I have spent much of my career writing about money and power and the intersection of extreme wealth and deep poverty. I’m fascinated by the results of what rich institutions do to get rich. And I’m always looking for stories about how choices made in rich countries affect people in poor countries. So I told my editor, Matt Apuzzo, that during this price rise, I wanted to report on gold mining.
They were skeptical and asked what turned out to be the bigger question: Is hoarding gold to escape instability and violence actually creating more instability and violence?
He said, if banks and the US government – ​​the largest, most trusted suppliers of gold to investors – were buying the same gold that originated from a terrorist group, we would have a story.
By the end of that day, I was sure we would No there is a story
Large companies that sell gold to investors in the United States and Europe have strict policies to avoid purchasing gold that was mined criminally. And federal law requires America’s most prestigious gold dealer, the United States Mint, to use only US-mined gold for its investor-grade coins. A Mint spokesperson told me early in my reporting that it buys only American gold.

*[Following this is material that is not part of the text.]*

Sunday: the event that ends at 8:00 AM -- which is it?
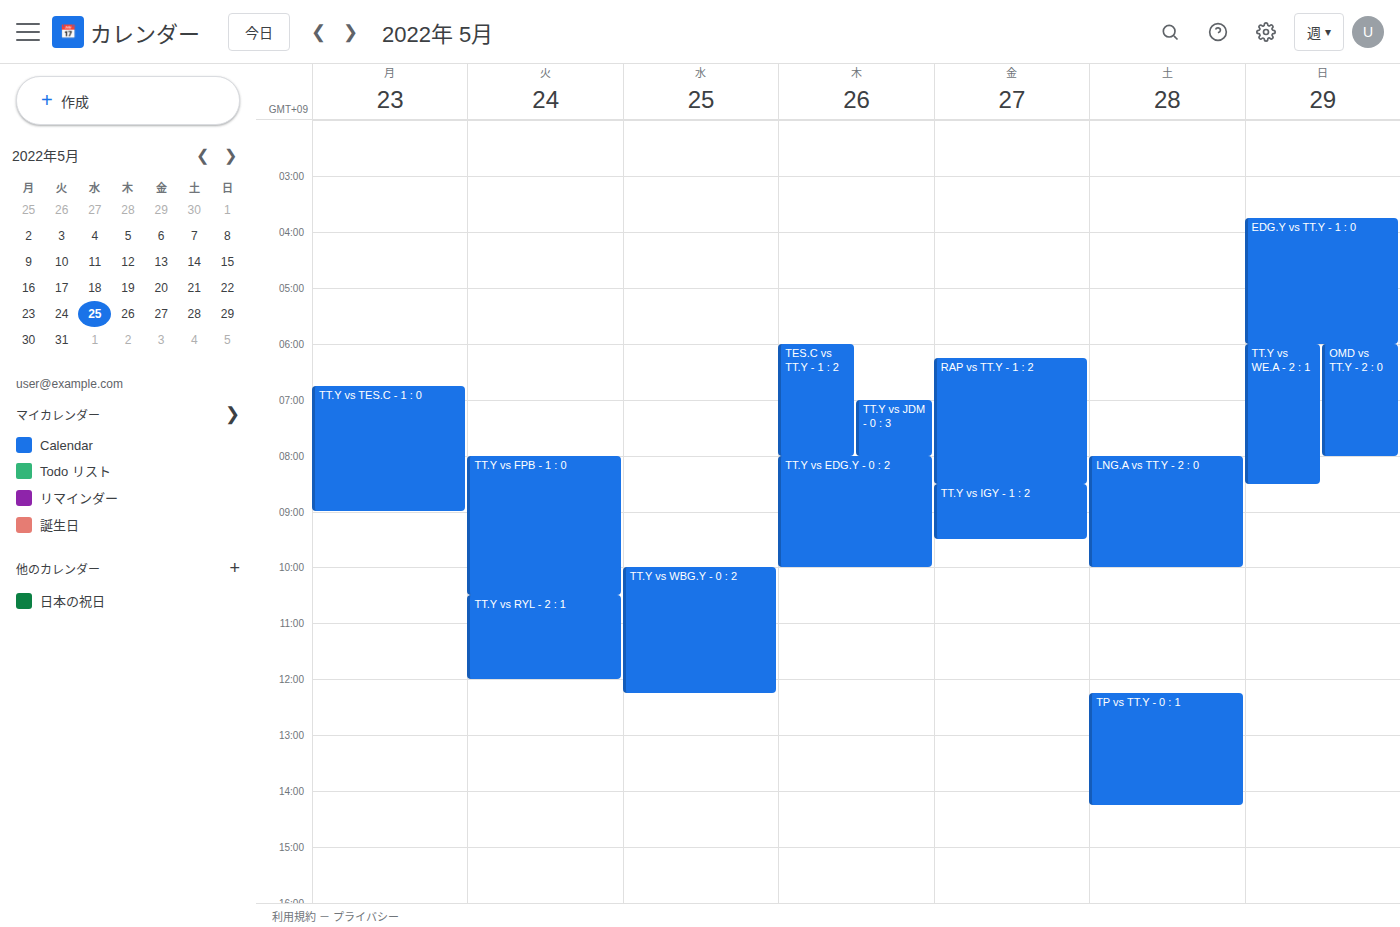
"OMD vs TT.Y - 2 : 0"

I asked the US Mint for a list of its gold suppliers and ran them through the shipping-record database. I found that suppliers were importing literally tons of foreign gold. And when I called them, they told me that they melt all that gold together, sometimes with US gold, to make bars that the US Mint eventually buys.
Was the Mint violating the law? After more than a year of work and more calls, more business records and wading through four decades of legislative history, I figured out what was going on. It wasn’t complicated: The US Mint buys foreign gold and claims that, as far as the law is concerned, it comes from the United States.
For decades, Mint leaders had been using logical gymnastics to label foreign gold as American. They purchased supplies originating in the Democratic Republic of the Congo from Mexican pawn shops and through South American brokers. A 2024 federal monitoring report He said the Mint had stopped asking suppliers about the origin of gold more than 20 years ago.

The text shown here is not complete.